The epidemic, which broke out in Guinea in December 2013, was not declared a public health emergency by WHO until August 2014 — which has been partly blamed for its rapid spread to neighbouring Sierra Leone and Liberia, resulting in more than 11,000 deaths.
WHO, which is part of the UN, has a number of responsibilities, including identifying any emergencies or hazards that pose a threat to human health and coordinating the response.
However, according to the report, WHO “does not currently possess the capacity or organisational culture to deliver a full emergency public health response”.
Other findings include a lack of a “culture of rapid decision-making”, with it tending to adopt a reactive rather than a proactive approach to emergencies.
The report said it must make urgent “fundamental changes, particularly in terms of leadership and decision-making processes”, with the help of its 194 member states.

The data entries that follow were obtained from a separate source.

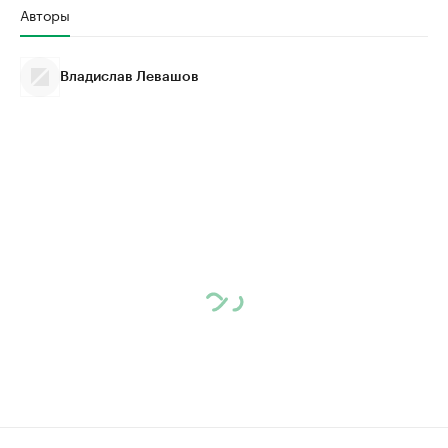
Авторы
Владислав Левашов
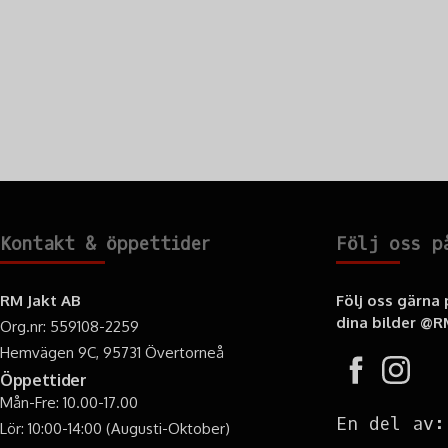
Kontakt & öppettider
Följ oss p
RM Jakt AB
Följ oss gärna
dina bilder
@RM
Org.nr: 559108-2259
Hemvägen 9C, 95731 Övertorneå
Öppettider
Mån-Fre: 10.00-17.00
En del av:
Lör: 10:00-14:00 (Augusti-Oktober)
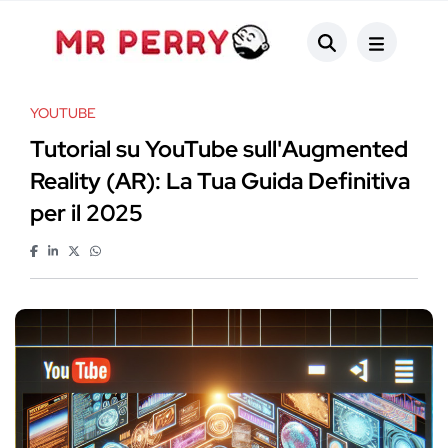
YOUTUBE
Tutorial su YouTube sull'Augmented
Reality (AR): La Tua Guida Definitiva
per il 2025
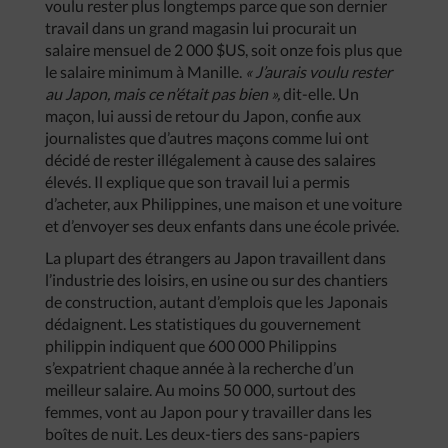
voulu rester plus longtemps parce que son dernier
travail dans un grand magasin lui procurait un
salaire mensuel de 2 000 $US, soit onze fois plus que
le salaire minimum à Manille.
«
J’aurais
voulu
rester
au
Japon
,
mais
ce
n’était
pas
bien
»,
dit-elle. Un
maçon, lui aussi de retour du Japon, confie aux
journalistes que d’autres maçons comme lui ont
décidé de rester illégalement à cause des salaires
élevés. Il explique que son travail lui a permis
d’acheter, aux Philippines, une maison et une voiture
et d’envoyer ses deux enfants dans une école privée.
La plupart des étrangers au Japon travaillent dans
l’industrie des loisirs, en usine ou sur des chantiers
de construction, autant d’emplois que les Japonais
dédaignent. Les statistiques du gouvernement
philippin indiquent que 600 000 Philippins
s’expatrient chaque année à la recherche d’un
meilleur salaire. Au moins 50 000, surtout des
femmes, vont au Japon pour y travailler dans les
boîtes de nuit. Les deux-tiers des sans-papiers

The report panel said it recommends the creation of a single, unified WHO Centre for Health Emergency Preparedness and Response, to be based on the currently separate outbreak and humanitarian areas of work.
“A simple merger will not suffice — it will need new organisational structures and procedures,” it added.
Funding for emergency response was also found to be “lacking”, and the panel, which was headed by Barbara Stocking, a former chief executive of Oxfam GB, recommended that further investments be made with “vigour”.
Rather than setting up a whole new agency for health emergencies, as has been suggested by some parties, “it would be a far more effective and efficient use of resources to make WHO fit for purpose”, the report concluded.
Other criticisms include that “WHO does not have an organisational culture that supports open and critical dialogue between senior leaders and staff or that permits risk-taking or critical approaches to decision-making. There seems to have been a hope that the crisis could be managed by good diplomacy rather than by scaling up emergency action.”
The report also said WHO should have had a key role to play in the co-ordination of areas such as surveillance, “but it took a long time to get this started” — while in the early stages of the outbreak, discussions about vaccines and experimental therapies were “largely ad hoc”.
The report said if recommendations made by WHO in 2011 in response to the swine flu pandemic two years earlier been implemented, “the global community would have been in a far better position to face the ebola crisis”.